* [抜粋本文]
---------------

アナログな本屋をやっていると、現実に埋没してしまうのですが、本書を読んで、デジタルの世界で何が起きているのか、さらに、それを理解した上でどっち向いていけばいいのかがよーくわかりました!
書名の通り、インターネットが普及し、SNSで人と人がつながり、スマホを手にした現代人は、マスのメディアから離脱し、150人程度の集団の中の1人になる、つまり原始人になるという大命題の下、デジタルのことを知り尽くしたお2人、小林弘人氏と柳瀬博一氏の対談集。
デジタルに移行しつつある今、どういうことが起きているか?
①情報源がマスコミからSNSを介しての信頼のおける友人や知人に移っている
②ウェブやSNSによるコンテンツデータを解析し、誰に、いつ、どこで、どのようなマーケッティングをしたらよいへ移行している
③ウェブやSNSで情報開示をし、ユーザーと一緒に商品開発ができるようになった
④モノが潤沢になり、それが行き渡ると、経営においては、デザインが重視され、これの重要性を理解できない経営者がいる企業は危ない
他にもさまざまなことが論じられていますが、こんな時代でも生き残るのが際立った「属人性」を持つ人。「商店街の多くがシャッター商店街化しているんだけれど、そんな中で、どこでも生き残っている業態が3つある。それが『スナック』、『洋品店』、『理容店・美容院』。」その3つの売り物は人であることが大きな要因であり、誰でもできる店舗は残っていけない。

---------------

* [必須課題 1] リストの先頭から「family: Rutaceae」を含む行までを、両端の行も含めて一字一句変えずに書き出すこと。
* [必須課題 2] デジタル時代を論じた対談集の書評を、最後の文の後から書き継いでください。

---------------

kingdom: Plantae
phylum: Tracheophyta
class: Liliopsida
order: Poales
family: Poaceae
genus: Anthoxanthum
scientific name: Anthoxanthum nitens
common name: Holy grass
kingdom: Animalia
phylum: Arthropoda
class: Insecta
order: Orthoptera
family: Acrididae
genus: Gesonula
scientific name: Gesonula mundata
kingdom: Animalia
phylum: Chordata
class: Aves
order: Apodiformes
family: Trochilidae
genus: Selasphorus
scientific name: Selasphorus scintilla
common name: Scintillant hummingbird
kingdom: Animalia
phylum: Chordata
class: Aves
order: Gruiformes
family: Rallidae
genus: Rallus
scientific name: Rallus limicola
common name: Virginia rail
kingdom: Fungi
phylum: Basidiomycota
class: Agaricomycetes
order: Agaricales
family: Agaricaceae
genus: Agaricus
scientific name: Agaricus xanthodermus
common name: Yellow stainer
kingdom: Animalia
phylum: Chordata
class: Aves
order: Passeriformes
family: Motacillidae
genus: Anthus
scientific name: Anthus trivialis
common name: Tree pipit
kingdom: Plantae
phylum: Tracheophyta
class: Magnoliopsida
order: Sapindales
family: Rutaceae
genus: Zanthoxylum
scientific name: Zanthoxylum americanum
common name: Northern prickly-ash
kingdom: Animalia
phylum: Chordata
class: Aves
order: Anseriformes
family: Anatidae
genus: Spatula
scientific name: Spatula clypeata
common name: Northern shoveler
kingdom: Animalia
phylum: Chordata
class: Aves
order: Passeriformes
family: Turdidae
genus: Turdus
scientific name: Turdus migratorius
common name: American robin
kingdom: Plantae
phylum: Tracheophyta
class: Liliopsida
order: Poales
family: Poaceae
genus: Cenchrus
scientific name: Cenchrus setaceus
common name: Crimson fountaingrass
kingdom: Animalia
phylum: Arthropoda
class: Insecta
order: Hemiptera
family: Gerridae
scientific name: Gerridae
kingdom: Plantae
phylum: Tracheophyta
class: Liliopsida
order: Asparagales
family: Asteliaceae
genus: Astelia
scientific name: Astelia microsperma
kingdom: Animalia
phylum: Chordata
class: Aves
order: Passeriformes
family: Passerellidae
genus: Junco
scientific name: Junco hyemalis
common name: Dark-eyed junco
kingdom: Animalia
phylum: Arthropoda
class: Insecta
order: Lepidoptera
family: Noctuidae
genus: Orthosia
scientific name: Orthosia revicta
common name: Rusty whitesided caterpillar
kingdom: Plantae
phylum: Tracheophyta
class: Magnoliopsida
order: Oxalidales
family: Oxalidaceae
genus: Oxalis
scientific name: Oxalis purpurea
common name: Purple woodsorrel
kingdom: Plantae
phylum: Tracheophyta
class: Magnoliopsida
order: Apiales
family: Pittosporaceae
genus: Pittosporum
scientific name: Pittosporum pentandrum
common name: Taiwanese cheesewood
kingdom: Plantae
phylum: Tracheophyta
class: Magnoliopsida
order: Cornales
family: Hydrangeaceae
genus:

---------------

* [出力結果 1]
kingdom: Plantae
phylum: Tracheophyta
class: Liliopsida
order: Poales
family: Poaceae
genus: Anthoxanthum
scientific name: Anthoxanthum nitens
common name: Holy grass
kingdom: Animalia
phylum: Arthropoda
class: Insecta
order: Orthoptera
family: Acrididae
genus: Gesonula
scientific name: Gesonula mundata
kingdom: Animalia
phylum: Chordata
class: Aves
order: Apodiformes
family: Trochilidae
genus: Selasphorus
scientific name: Selasphorus scintilla
common name: Scintillant hummingbird
kingdom: Animalia
phylum: Chordata
class: Aves
order: Gruiformes
family: Rallidae
genus: Rallus
scientific name: Rallus limicola
common name: Virginia rail
kingdom: Fungi
phylum: Basidiomycota
class: Agaricomycetes
order: Agaricales
family: Agaricaceae
genus: Agaricus
scientific name: Agaricus xanthodermus
common name: Yellow stainer
kingdom: Animalia
phylum: Chordata
class: Aves
order: Passeriformes
family: Motacillidae
genus: Anthus
scientific name: Anthus trivialis
common name: Tree pipit
kingdom: Plantae
phylum: Tracheophyta
class: Magnoliopsida
order: Sapindales
family: Rutaceae

* [出力結果 2]
また、リアルの店舗では、 「編集力」の有無が決定打になること、これは納得できますね。どこの店舗も同じ商品が陳列されている中、いかに切り口が違うか、商品に対する視点が変われば、陳列も変わり、店のアピールの仕方も変わる、つまりは店舗がオリジナルなものになります。
お2人とも編集業務をされているので、リアル書店のあり方や代官山蔦谷書店のコンセプトなど、本屋のオヤジに参考になるお話が読めて幸せでした。
『インターネットが普及したら、ぼくたちが原始人に戻っちゃったわけ』(小林弘人・柳瀬博一 著、晶文社、本体価格1,500円)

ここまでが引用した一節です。